▸ **Short exercise**
Recast everything from the line containing "scientific name: Euphorbia cyparissias" down to the last line of the items as a numbered list, omitting any blank lines.

------ Provided records

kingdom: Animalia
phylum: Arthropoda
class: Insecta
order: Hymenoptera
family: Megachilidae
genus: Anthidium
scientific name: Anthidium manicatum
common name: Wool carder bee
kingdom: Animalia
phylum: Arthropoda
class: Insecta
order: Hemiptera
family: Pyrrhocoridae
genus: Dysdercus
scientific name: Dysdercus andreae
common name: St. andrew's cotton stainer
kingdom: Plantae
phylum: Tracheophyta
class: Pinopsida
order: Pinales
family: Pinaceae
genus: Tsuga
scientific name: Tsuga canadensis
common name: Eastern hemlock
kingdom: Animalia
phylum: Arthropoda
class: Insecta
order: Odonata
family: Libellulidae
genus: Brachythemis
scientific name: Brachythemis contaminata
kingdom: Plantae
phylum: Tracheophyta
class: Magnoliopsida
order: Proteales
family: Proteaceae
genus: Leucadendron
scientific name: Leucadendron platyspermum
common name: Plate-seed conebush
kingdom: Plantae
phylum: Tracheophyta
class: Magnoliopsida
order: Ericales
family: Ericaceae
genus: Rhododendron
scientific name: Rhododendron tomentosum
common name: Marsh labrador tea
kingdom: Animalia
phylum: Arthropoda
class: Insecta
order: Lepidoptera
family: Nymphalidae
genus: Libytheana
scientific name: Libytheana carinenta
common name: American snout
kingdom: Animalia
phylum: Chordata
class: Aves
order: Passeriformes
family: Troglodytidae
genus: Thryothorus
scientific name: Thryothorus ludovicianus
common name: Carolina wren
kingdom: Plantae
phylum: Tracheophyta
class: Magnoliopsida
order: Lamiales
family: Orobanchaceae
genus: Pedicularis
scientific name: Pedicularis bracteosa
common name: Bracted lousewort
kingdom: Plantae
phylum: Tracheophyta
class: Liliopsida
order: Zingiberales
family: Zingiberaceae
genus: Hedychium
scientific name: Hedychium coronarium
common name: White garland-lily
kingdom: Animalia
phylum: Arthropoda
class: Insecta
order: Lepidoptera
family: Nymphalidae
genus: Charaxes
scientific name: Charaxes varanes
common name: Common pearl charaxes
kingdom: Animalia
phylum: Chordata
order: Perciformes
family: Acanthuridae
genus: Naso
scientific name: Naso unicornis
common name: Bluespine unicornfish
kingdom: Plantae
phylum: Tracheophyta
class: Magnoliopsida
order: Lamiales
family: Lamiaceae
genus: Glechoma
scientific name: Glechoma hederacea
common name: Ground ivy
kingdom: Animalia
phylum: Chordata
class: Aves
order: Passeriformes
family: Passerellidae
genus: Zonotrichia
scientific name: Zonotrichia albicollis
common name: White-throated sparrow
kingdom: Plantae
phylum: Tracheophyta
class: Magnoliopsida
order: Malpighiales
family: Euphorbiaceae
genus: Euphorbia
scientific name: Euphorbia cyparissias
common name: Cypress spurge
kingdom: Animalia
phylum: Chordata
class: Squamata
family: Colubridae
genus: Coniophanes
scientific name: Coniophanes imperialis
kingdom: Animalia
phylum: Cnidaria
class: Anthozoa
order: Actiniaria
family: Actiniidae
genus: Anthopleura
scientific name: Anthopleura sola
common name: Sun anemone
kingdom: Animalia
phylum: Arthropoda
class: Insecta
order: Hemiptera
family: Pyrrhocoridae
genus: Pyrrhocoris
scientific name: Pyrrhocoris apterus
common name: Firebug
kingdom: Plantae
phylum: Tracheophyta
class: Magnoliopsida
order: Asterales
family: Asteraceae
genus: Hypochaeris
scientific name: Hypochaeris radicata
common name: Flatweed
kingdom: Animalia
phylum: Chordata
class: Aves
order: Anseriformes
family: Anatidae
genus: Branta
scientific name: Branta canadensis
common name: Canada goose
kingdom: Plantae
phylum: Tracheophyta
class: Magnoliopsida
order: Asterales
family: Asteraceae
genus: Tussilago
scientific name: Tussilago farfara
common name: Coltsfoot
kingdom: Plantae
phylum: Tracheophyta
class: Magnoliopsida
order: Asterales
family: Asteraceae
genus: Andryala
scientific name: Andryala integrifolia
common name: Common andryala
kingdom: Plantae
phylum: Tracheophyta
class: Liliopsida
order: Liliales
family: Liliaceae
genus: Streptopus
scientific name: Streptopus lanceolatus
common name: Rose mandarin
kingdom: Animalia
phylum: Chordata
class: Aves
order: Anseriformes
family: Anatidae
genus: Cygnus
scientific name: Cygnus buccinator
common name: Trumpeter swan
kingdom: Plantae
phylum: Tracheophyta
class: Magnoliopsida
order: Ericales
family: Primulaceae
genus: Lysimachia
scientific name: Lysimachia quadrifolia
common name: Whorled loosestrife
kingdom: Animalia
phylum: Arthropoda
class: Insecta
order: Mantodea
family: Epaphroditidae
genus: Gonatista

------------

▸ **Problem solution**
1. scientific name: Euphorbia cyparissias
2. common name: Cypress spurge
3. kingdom: Animalia
4. phylum: Chordata
5. class: Squamata
6. family: Colubridae
7. genus: Coniophanes
8. scientific name: Coniophanes imperialis
9. kingdom: Animalia
10. phylum: Cnidaria
11. class: Anthozoa
12. order: Actiniaria
13. family: Actiniidae
14. genus: Anthopleura
15. scientific name: Anthopleura sola
16. common name: Sun anemone
17. kingdom: Animalia
18. phylum: Arthropoda
19. class: Insecta
20. order: Hemiptera
21. family: Pyrrhocoridae
22. genus: Pyrrhocoris
23. scientific name: Pyrrhocoris apterus
24. common name: Firebug
25. kingdom: Plantae
26. phylum: Tracheophyta
27. class: Magnoliopsida
28. order: Asterales
29. family: Asteraceae
30. genus: Hypochaeris
31. scientific name: Hypochaeris radicata
32. common name: Flatweed
33. kingdom: Animalia
34. phylum: Chordata
35. class: Aves
36. order: Anseriformes
37. family: Anatidae
38. genus: Branta
39. scientific name: Branta canadensis
40. common name: Canada goose
41. kingdom: Plantae
42. phylum: Tracheophyta
43. class: Magnoliopsida
44. order: Asterales
45. family: Asteraceae
46. genus: Tussilago
47. scientific name: Tussilago farfara
48. common name: Coltsfoot
49. kingdom: Plantae
50. phylum: Tracheophyta
51. class: Magnoliopsida
52. order: Asterales
53. family: Asteraceae
54. genus: Andryala
55. scientific name: Andryala integrifolia
56. common name: Common andryala
57. kingdom: Plantae
58. phylum: Tracheophyta
59. class: Liliopsida
60. order: Liliales
61. family: Liliaceae
62. genus: Streptopus
63. scientific name: Streptopus lanceolatus
64. common name: Rose mandarin
65. kingdom: Animalia
66. phylum: Chordata
67. class: Aves
68. order: Anseriformes
69. family: Anatidae
70. genus: Cygnus
71. scientific name: Cygnus buccinator
72. common name: Trumpeter swan
73. kingdom: Plantae
74. phylum: Tracheophyta
75. class: Magnoliopsida
76. order: Ericales
77. family: Primulaceae
78. genus: Lysimachia
79. scientific name: Lysimachia quadrifolia
80. common name: Whorled loosestrife
81. kingdom: Animalia
82. phylum: Arthropoda
83. class: Insecta
84. order: Mantodea
85. family: Epaphroditidae
86. genus: Gonatista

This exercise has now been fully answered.